Without the pictures, print each of the records below exactly as it appears.

------------------------------------

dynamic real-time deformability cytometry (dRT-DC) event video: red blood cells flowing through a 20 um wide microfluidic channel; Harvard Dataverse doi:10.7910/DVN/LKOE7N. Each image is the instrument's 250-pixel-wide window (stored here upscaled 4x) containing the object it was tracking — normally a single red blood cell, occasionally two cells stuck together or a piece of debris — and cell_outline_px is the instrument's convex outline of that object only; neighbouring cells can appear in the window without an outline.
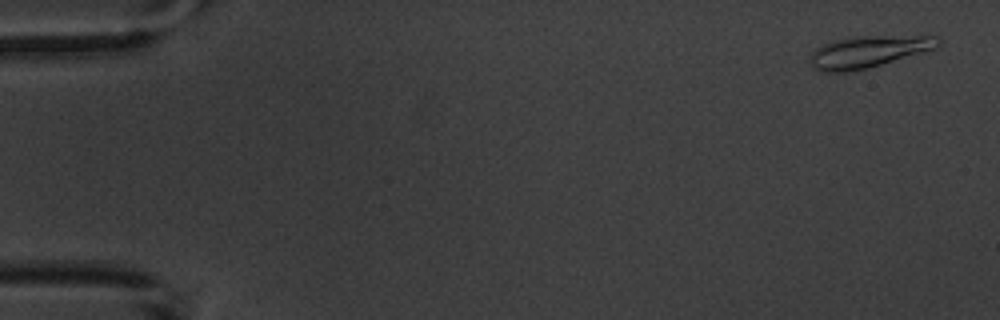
{"species": "common noctule bat (a hibernating species)", "species_latin": "Nyctalus noctula", "temperature_condition": "warm", "stored_images_in_passage": 13, "camera_frame_rate_fps": 3000, "um_per_image_px": 0.085, "animal": {"sex": "male", "body_mass_g": 20.1, "forearm_length_mm": 53.5}, "frame": {"image": 1, "passage_image": 1, "time_ms": 0.0, "image_size_px": [1000, 320], "cell_outline_px": [[940, 44], [936, 48], [868, 68], [848, 72], [820, 72], [812, 68], [808, 64], [808, 60], [812, 52], [816, 48], [824, 44], [848, 36], [940, 36]], "centroid_in_image_um": [73.75, 4.4], "position_along_channel_um": 11.3, "area_um2": 23.87}}
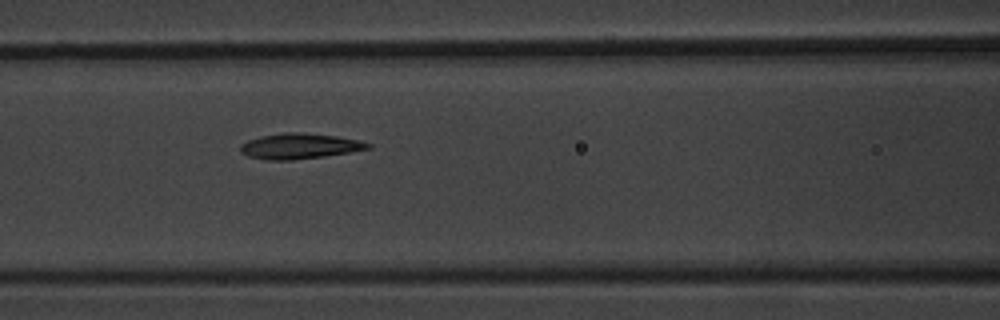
{"frame": {"image": 2, "passage_image": 6, "time_ms": 7.333, "image_size_px": [1000, 320], "cell_outline_px": [[372, 148], [324, 156], [292, 160], [268, 160], [248, 156], [240, 152], [240, 144], [248, 140], [260, 136], [284, 132], [296, 132], [336, 136], [356, 140], [372, 144]], "centroid_in_image_um": [25.42, 12.42], "position_along_channel_um": 141.2, "area_um2": 18.79}}
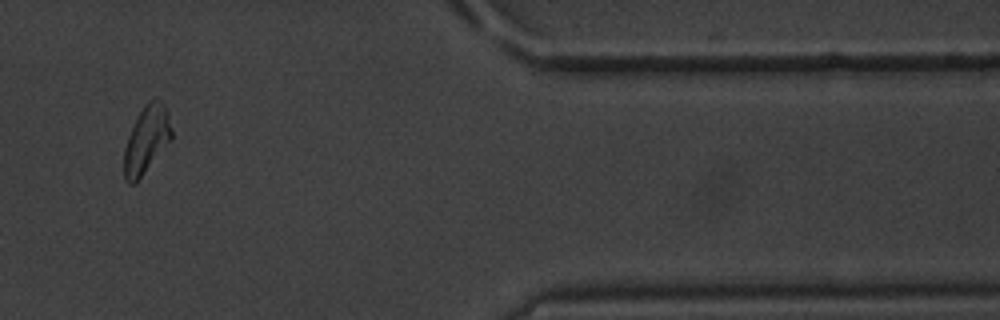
{"frame": {"image": 3, "passage_image": 12, "time_ms": 15.333, "image_size_px": [1000, 320], "cell_outline_px": [[172, 140], [140, 176], [132, 184], [128, 184], [124, 180], [124, 148], [128, 136], [144, 104], [148, 100], [156, 96], [164, 104], [168, 112], [172, 132]], "centroid_in_image_um": [12.47, 11.82], "position_along_channel_um": 398.9, "area_um2": 18.5}, "authors_computed_cell_mechanics": {"area_um2": 18.785, "velocity_mm_per_s": 3.6379, "shape_relaxation_time_tau1_ms": 2.5027, "shape_relaxation_time_tau2_ms": 5.1623, "deformation_change_tau1": 0.1152, "deformation_change_tau2": 0.0962}}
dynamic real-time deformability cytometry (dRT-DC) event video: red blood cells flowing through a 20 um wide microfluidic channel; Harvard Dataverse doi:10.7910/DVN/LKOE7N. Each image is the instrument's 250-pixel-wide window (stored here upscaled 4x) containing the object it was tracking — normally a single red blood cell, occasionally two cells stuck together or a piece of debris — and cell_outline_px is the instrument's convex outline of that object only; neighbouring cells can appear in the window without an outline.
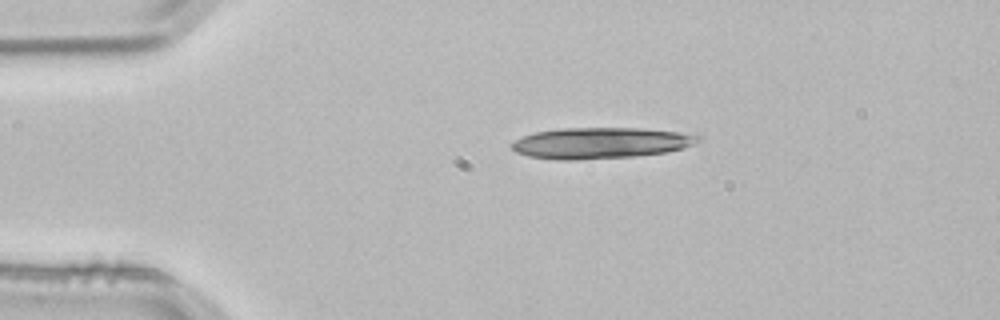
{"species": "common noctule bat (a hibernating species)", "species_latin": "Nyctalus noctula", "temperature_condition": "room temperature", "stored_images_in_passage": 2, "camera_frame_rate_fps": 3000, "um_per_image_px": 0.085, "animal": {"sex": "male", "body_mass_g": 21.5, "forearm_length_mm": 52.0}, "frame": {"image": 1, "passage_image": 1, "time_ms": 0.0, "image_size_px": [1000, 320], "cell_outline_px": [[704, 136], [700, 140], [684, 148], [668, 152], [636, 156], [576, 160], [556, 160], [528, 156], [516, 152], [508, 144], [524, 136], [536, 132], [560, 128], [640, 128], [680, 132]], "centroid_in_image_um": [51.06, 12.16], "position_along_channel_um": 33.9, "area_um2": 33.93}}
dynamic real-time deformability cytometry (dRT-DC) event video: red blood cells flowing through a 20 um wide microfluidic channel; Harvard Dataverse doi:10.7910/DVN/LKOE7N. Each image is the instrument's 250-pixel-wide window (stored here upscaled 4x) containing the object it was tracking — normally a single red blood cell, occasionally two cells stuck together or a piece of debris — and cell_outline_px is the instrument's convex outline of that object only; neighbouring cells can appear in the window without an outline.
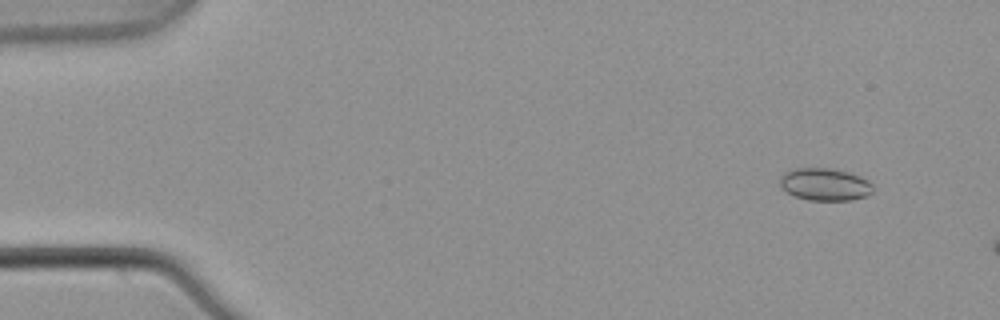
{"species": "common noctule bat (a hibernating species)", "species_latin": "Nyctalus noctula", "temperature_condition": "warm", "stored_images_in_passage": 4, "camera_frame_rate_fps": 3000, "um_per_image_px": 0.085, "animal": {"sex": "male", "body_mass_g": 21.5, "forearm_length_mm": 52.0}, "frame": {"image": 1, "passage_image": 2, "time_ms": 0.333, "image_size_px": [1000, 320], "cell_outline_px": [[872, 192], [868, 196], [852, 200], [808, 200], [796, 196], [780, 188], [780, 176], [784, 172], [792, 168], [832, 168], [848, 172], [860, 176], [868, 180], [872, 184]], "centroid_in_image_um": [70.11, 15.66], "position_along_channel_um": 14.9, "area_um2": 17.74}}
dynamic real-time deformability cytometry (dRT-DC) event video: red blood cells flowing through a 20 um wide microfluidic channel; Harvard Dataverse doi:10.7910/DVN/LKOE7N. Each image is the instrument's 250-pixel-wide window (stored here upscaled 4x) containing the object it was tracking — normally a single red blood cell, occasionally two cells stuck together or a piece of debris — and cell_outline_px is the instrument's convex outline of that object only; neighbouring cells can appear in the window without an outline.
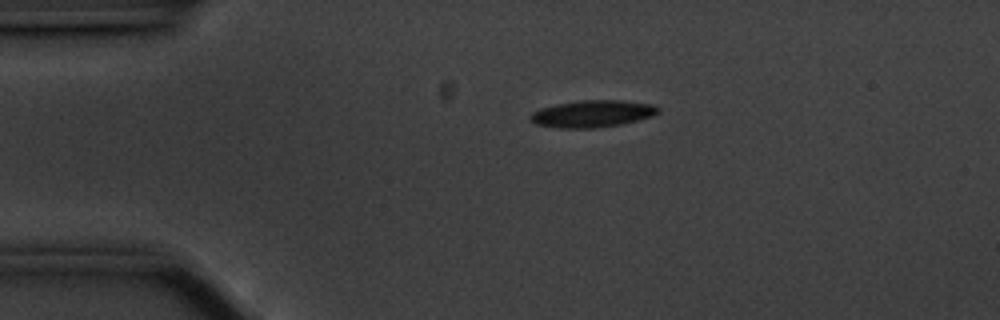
{"species": "common noctule bat (a hibernating species)", "species_latin": "Nyctalus noctula", "temperature_condition": "cold", "stored_images_in_passage": 39, "camera_frame_rate_fps": 3000, "um_per_image_px": 0.085, "animal": {"sex": "male", "body_mass_g": 20.1, "forearm_length_mm": 53.5}, "frame": {"image": 1, "passage_image": 1, "time_ms": 0.0, "image_size_px": [1000, 320], "cell_outline_px": [[660, 112], [652, 116], [620, 124], [596, 128], [556, 128], [536, 124], [528, 116], [532, 112], [540, 108], [556, 104], [580, 100], [620, 100], [652, 104], [660, 108]], "centroid_in_image_um": [50.34, 9.66], "position_along_channel_um": 34.7, "area_um2": 20.11}}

------------------------------------

§ Finished exercise
dynamic real-time deformability cytometry (dRT-DC) event video: red blood cells flowing through a 20 um wide microfluidic channel; Harvard Dataverse doi:10.7910/DVN/LKOE7N. Each image is the instrument's 250-pixel-wide window (stored here upscaled 4x) containing the object it was tracking — normally a single red blood cell, occasionally two cells stuck together or a piece of debris — and cell_outline_px is the instrument's convex outline of that object only; neighbouring cells can appear in the window without an outline.
{"species": "common noctule bat (a hibernating species)", "species_latin": "Nyctalus noctula", "temperature_condition": "warm", "stored_images_in_passage": 13, "camera_frame_rate_fps": 3000, "um_per_image_px": 0.085, "animal": {"sex": "male", "body_mass_g": 20.1, "forearm_length_mm": 53.5}, "frame": {"image": 1, "passage_image": 1, "time_ms": 0.0, "image_size_px": [1000, 320], "cell_outline_px": [[940, 44], [936, 48], [868, 68], [848, 72], [820, 72], [812, 68], [808, 64], [808, 60], [812, 52], [816, 48], [824, 44], [848, 36], [940, 36]], "centroid_in_image_um": [73.75, 4.4], "position_along_channel_um": 11.3, "area_um2": 23.87}}
{"frame": {"image": 2, "passage_image": 6, "time_ms": 7.333, "image_size_px": [1000, 320], "cell_outline_px": [[372, 148], [324, 156], [292, 160], [268, 160], [248, 156], [240, 152], [240, 144], [248, 140], [260, 136], [284, 132], [296, 132], [336, 136], [356, 140], [372, 144]], "centroid_in_image_um": [25.42, 12.42], "position_along_channel_um": 141.2, "area_um2": 18.79}}
{"frame": {"image": 3, "passage_image": 12, "time_ms": 15.333, "image_size_px": [1000, 320], "cell_outline_px": [[172, 140], [140, 176], [132, 184], [128, 184], [124, 180], [124, 148], [128, 136], [144, 104], [148, 100], [156, 96], [164, 104], [168, 112], [172, 132]], "centroid_in_image_um": [12.47, 11.82], "position_along_channel_um": 398.9, "area_um2": 18.5}, "authors_computed_cell_mechanics": {"area_um2": 18.785, "velocity_mm_per_s": 3.6379, "shape_relaxation_time_tau1_ms": 2.5027, "shape_relaxation_time_tau2_ms": 5.1623, "deformation_change_tau1": 0.1152, "deformation_change_tau2": 0.0962}}
dynamic real-time deformability cytometry (dRT-DC) event video: red blood cells flowing through a 20 um wide microfluidic channel; Harvard Dataverse doi:10.7910/DVN/LKOE7N. Each image is the instrument's 250-pixel-wide window (stored here upscaled 4x) containing the object it was tracking — normally a single red blood cell, occasionally two cells stuck together or a piece of debris — and cell_outline_px is the instrument's convex outline of that object only; neighbouring cells can appear in the window without an outline.
{"species": "common noctule bat (a hibernating species)", "species_latin": "Nyctalus noctula", "temperature_condition": "room temperature", "stored_images_in_passage": 2, "camera_frame_rate_fps": 3000, "um_per_image_px": 0.085, "animal": {"sex": "male", "body_mass_g": 21.5, "forearm_length_mm": 52.0}, "frame": {"image": 1, "passage_image": 1, "time_ms": 0.0, "image_size_px": [1000, 320], "cell_outline_px": [[704, 136], [700, 140], [684, 148], [668, 152], [636, 156], [576, 160], [556, 160], [528, 156], [516, 152], [508, 144], [524, 136], [536, 132], [560, 128], [640, 128], [680, 132]], "centroid_in_image_um": [51.06, 12.16], "position_along_channel_um": 33.9, "area_um2": 33.93}}
dynamic real-time deformability cytometry (dRT-DC) event video: red blood cells flowing through a 20 um wide microfluidic channel; Harvard Dataverse doi:10.7910/DVN/LKOE7N. Each image is the instrument's 250-pixel-wide window (stored here upscaled 4x) containing the object it was tracking — normally a single red blood cell, occasionally two cells stuck together or a piece of debris — and cell_outline_px is the instrument's convex outline of that object only; neighbouring cells can appear in the window without an outline.
{"species": "common noctule bat (a hibernating species)", "species_latin": "Nyctalus noctula", "temperature_condition": "warm", "stored_images_in_passage": 4, "camera_frame_rate_fps": 3000, "um_per_image_px": 0.085, "animal": {"sex": "male", "body_mass_g": 21.5, "forearm_length_mm": 52.0}, "frame": {"image": 1, "passage_image": 2, "time_ms": 0.333, "image_size_px": [1000, 320], "cell_outline_px": [[872, 192], [868, 196], [852, 200], [808, 200], [796, 196], [780, 188], [780, 176], [784, 172], [792, 168], [832, 168], [848, 172], [860, 176], [868, 180], [872, 184]], "centroid_in_image_um": [70.11, 15.66], "position_along_channel_um": 14.9, "area_um2": 17.74}}
dynamic real-time deformability cytometry (dRT-DC) event video: red blood cells flowing through a 20 um wide microfluidic channel; Harvard Dataverse doi:10.7910/DVN/LKOE7N. Each image is the instrument's 250-pixel-wide window (stored here upscaled 4x) containing the object it was tracking — normally a single red blood cell, occasionally two cells stuck together or a piece of debris — and cell_outline_px is the instrument's convex outline of that object only; neighbouring cells can appear in the window without an outline.
{"species": "common noctule bat (a hibernating species)", "species_latin": "Nyctalus noctula", "temperature_condition": "cold", "stored_images_in_passage": 39, "camera_frame_rate_fps": 3000, "um_per_image_px": 0.085, "animal": {"sex": "male", "body_mass_g": 20.1, "forearm_length_mm": 53.5}, "frame": {"image": 1, "passage_image": 1, "time_ms": 0.0, "image_size_px": [1000, 320], "cell_outline_px": [[660, 112], [652, 116], [620, 124], [596, 128], [556, 128], [536, 124], [528, 116], [532, 112], [540, 108], [556, 104], [580, 100], [620, 100], [652, 104], [660, 108]], "centroid_in_image_um": [50.34, 9.66], "position_along_channel_um": 34.7, "area_um2": 20.11}}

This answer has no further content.